In diesem Jahr wurden zwei Nobelpreise für Literatur vergeben. 2018 vergab die Schwedische Akademie aufgrund der Me-Too-Debatte keinen Preis. Es war der dramatische Höhepunkt eines aufsehenerregenden Skandals um Missbrauchsvorwürfe und Korruption.
Die Schwedische Akademie in Stockholm zeichnete damit am 10. Oktober Olga Tokarczuk (für das Jahr 2018) und Peter Handke mit diesem wichtigen Preis des Literaturbetriebs aus.
Ich freue mich besonders über die Vergabe des Preises an die polnische Autorin Olga Tokarczuk.
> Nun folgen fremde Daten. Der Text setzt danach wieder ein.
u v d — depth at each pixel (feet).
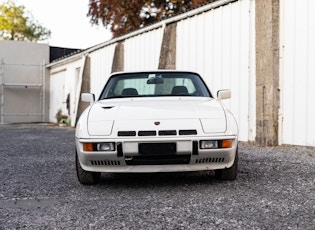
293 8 23.77
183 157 12.66
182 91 16.58
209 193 12.32
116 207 10.84
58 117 71.82
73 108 65.92
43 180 15.26
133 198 11.91
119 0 66.85
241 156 20.36
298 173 15.47
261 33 25.55
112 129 12.76
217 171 14.28
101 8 68.85
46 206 11.15
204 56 32.19
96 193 12.76
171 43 36.60
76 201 11.69
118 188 13.46
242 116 27.86
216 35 30.71
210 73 31.45
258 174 15.39
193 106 14.06
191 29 33.91
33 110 79.51
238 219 9.47
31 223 9.48
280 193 12.15
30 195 12.62
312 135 22.62
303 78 23.16
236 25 28.53
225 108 14.17
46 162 20.40
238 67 28.32
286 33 24.25
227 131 12.84
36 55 79.61
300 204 10.80
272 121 24.56
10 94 77.30
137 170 12.76
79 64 63.05
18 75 77.92
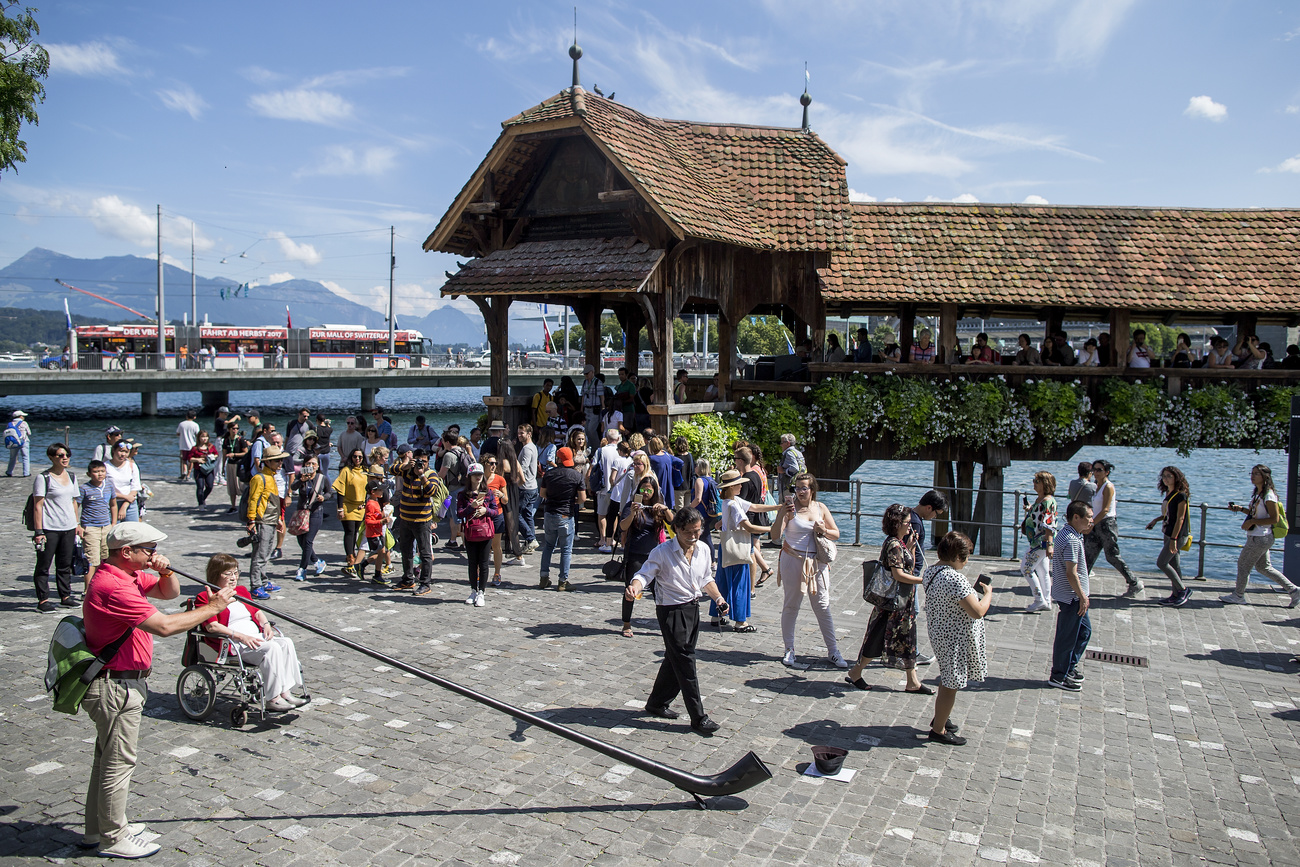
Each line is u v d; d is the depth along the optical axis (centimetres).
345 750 676
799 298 1791
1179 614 1138
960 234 1892
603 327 11269
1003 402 1742
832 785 628
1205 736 740
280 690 725
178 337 6850
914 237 1878
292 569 1299
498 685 823
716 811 587
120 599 519
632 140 1555
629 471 1237
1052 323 1917
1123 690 852
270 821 564
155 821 563
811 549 888
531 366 8300
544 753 676
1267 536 1168
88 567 1116
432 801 595
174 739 693
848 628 1049
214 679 718
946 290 1745
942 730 709
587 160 1573
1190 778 657
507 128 1498
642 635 992
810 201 1727
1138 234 1900
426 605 1111
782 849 540
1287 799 625
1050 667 919
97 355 6338
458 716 748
Die Leiterin der Stadtbibliothek in Bad Cannstatt, Alexandra Kirchner, hatte mir die Autorin empfohlen. Alexandra hat über Olga Tokarczuk in ihrer Diplomarbeit geschrieben. Mit Begeisterung habe ich während meiner Polenreise 2017 den Roman Der Gesang der Fledermäuse gelesen. Der Roman wurde mittlerweile von der renommierten polnischen Regisseurin Agnieszka Holland verfilmt, er kam Anfang 2018 unter dem Titel Die Spur in die deutschen Kinos.
Olga Tokarczuk ist im besten Sinne des Wortes unkonventionell, rebellisch und sie ist mit der Lust an der Provokation ausgestattet. Mit Phantasie ohnehin. Phantasie ist die Waffe der Schwachen, die Macht der Ohnmächtigen, gegen die Machthaber und Zensoren. Fremde wie eigene Machthaber hatten den Polen über zwei Jahrhunderte immer wieder beizubringen versucht, dass sie jetzt schwach und ohnmächtig seien.
Die studierte Psychologin versteht sich als Anhängerin C. G. Jungs und begreift ihre Erzählungen auch als Demonstration der Einsicht, dass bestimmte Muster und Symbole, Jungs „Archetypen“, in allen Kulturen zu finden sind. Daher erklärt sich auch die Verwendung von christlicher Symbolik, biblischen Figuren, Märchen und Mythen.
Dass eine solche Inanspruchnahme des christlichen Erbes nicht in die Agenda eines nationalpatriotisch aufgeladenen und latent allen Fremden gegenüber negativ, feindlich eingestellt polnischen Katholizismus passt, versteht sich von selbst. Ihr jüngstes Buch erzählt die wahre Geschichte eines Mannes, der Jude, Muslim und Christ gewesen ist. Das knapp 1200 Seiten umfassendes Werk trägt den Titel Die Jakobsbücher.